Restate the listing that follows word for word, without its pictures.
********************
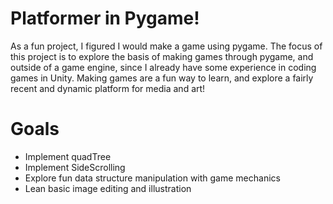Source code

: # Platformer in Pygame!

As a fun project, I figured I would make a game using pygame. The focus of this project is to explore the basis of making games through pygame, and outside of a game engine, since I already have some experience in coding games in Unity. Making games are a fun way to learn, and explore a fairly recent and dynamic platform for media and art!

# Goals
- Implement quadTree
- Implement SideScrolling
- Explore fun data structure manipulation with game mechanics
- Lean basic image editing and illustration

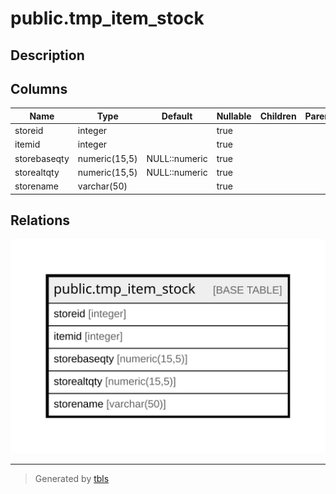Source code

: # public.tmp_item_stock

## Description

## Columns

| Name | Type | Default | Nullable | Children | Parents | Comment |
| ---- | ---- | ------- | -------- | -------- | ------- | ------- |
| storeid | integer |  | true |  |  |  |
| itemid | integer |  | true |  |  |  |
| storebaseqty | numeric(15,5) | NULL::numeric | true |  |  |  |
| storealtqty | numeric(15,5) | NULL::numeric | true |  |  |  |
| storename | varchar(50) |  | true |  |  |  |

## Relations

![er](public.tmp_item_stock.svg)

---

> Generated by [tbls](https://github.com/k1LoW/tbls)
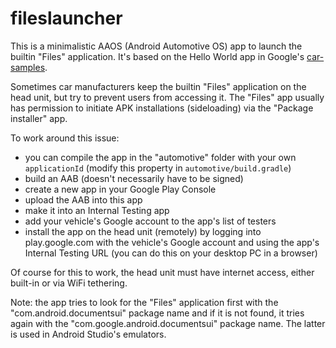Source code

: # fileslauncher

This is a minimalistic AAOS (Android Automotive OS) app to launch the builtin "Files" application.
It's based on the Hello World app in Google's [car-samples](https://github.com/android/car-samples/).

Sometimes car manufacturers keep the builtin "Files" application on the head unit, but try to prevent users from accessing it.
The "Files" app usually has permission to initiate APK installations (sideloading) via the "Package installer" app.

To work around this issue:

- you can compile the app in the "automotive" folder with your own `applicationId` (modify this property in `automotive/build.gradle`)
- build an AAB (doesn't necessarily have to be signed)
- create a new app in your Google Play Console
- upload the AAB into this app
- make it into an Internal Testing app
- add your vehicle's Google account to the app's list of testers
- install the app on the head unit (remotely) by logging into play.google.com with the vehicle's Google account and using the app's Internal Testing URL (you can do this on your desktop PC in a browser)

Of course for this to work, the head unit must have internet access, either built-in or via WiFi tethering.

Note: the app tries to look for the "Files" application first with the "com.android.documentsui" package name and if it is not found, it tries again with the "com.google.android.documentsui" package name. The latter is used in Android Studio's emulators.
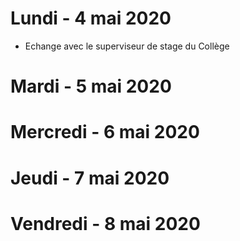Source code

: # Lundi - 4 mai 2020

* Echange avec le superviseur de stage du Collège

# Mardi - 5 mai 2020

# Mercredi - 6 mai 2020

# Jeudi - 7 mai 2020

# Vendredi - 8 mai 2020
********************
▸ Response area:
Source code

: # Platformer in Pygame!

As a fun project, I figured I would make a game using pygame. The focus of this project is to explore the basis of making games through pygame, and outside of a game engine, since I already have some experience in coding games in Unity. Making games are a fun way to learn, and explore a fairly recent and dynamic platform for media and art!

# Goals
- Implement quadTree
- Implement SideScrolling
- Explore fun data structure manipulation with game mechanics
- Lean basic image editing and illustration

Source code

: # public.tmp_item_stock

## Description

## Columns

| Name | Type | Default | Nullable | Children | Parents | Comment |
| ---- | ---- | ------- | -------- | -------- | ------- | ------- |
| storeid | integer |  | true |  |  |  |
| itemid | integer |  | true |  |  |  |
| storebaseqty | numeric(15,5) | NULL::numeric | true |  |  |  |
| storealtqty | numeric(15,5) | NULL::numeric | true |  |  |  |
| storename | varchar(50) |  | true |  |  |  |

## Relations

![er](public.tmp_item_stock.svg)

---

> Generated by [tbls](https://github.com/k1LoW/tbls)
Source code

: # fileslauncher

This is a minimalistic AAOS (Android Automotive OS) app to launch the builtin "Files" application.
It's based on the Hello World app in Google's [car-samples](https://github.com/android/car-samples/).

Sometimes car manufacturers keep the builtin "Files" application on the head unit, but try to prevent users from accessing it.
The "Files" app usually has permission to initiate APK installations (sideloading) via the "Package installer" app.

To work around this issue:

- you can compile the app in the "automotive" folder with your own `applicationId` (modify this property in `automotive/build.gradle`)
- build an AAB (doesn't necessarily have to be signed)
- create a new app in your Google Play Console
- upload the AAB into this app
- make it into an Internal Testing app
- add your vehicle's Google account to the app's list of testers
- install the app on the head unit (remotely) by logging into play.google.com with the vehicle's Google account and using the app's Internal Testing URL (you can do this on your desktop PC in a browser)

Of course for this to work, the head unit must have internet access, either built-in or via WiFi tethering.

Note: the app tries to look for the "Files" application first with the "com.android.documentsui" package name and if it is not found, it tries again with the "com.google.android.documentsui" package name. The latter is used in Android Studio's emulators.
Source code

: # Lundi - 4 mai 2020

* Echange avec le superviseur de stage du Collège

# Mardi - 5 mai 2020

# Mercredi - 6 mai 2020

# Jeudi - 7 mai 2020

# Vendredi - 8 mai 2020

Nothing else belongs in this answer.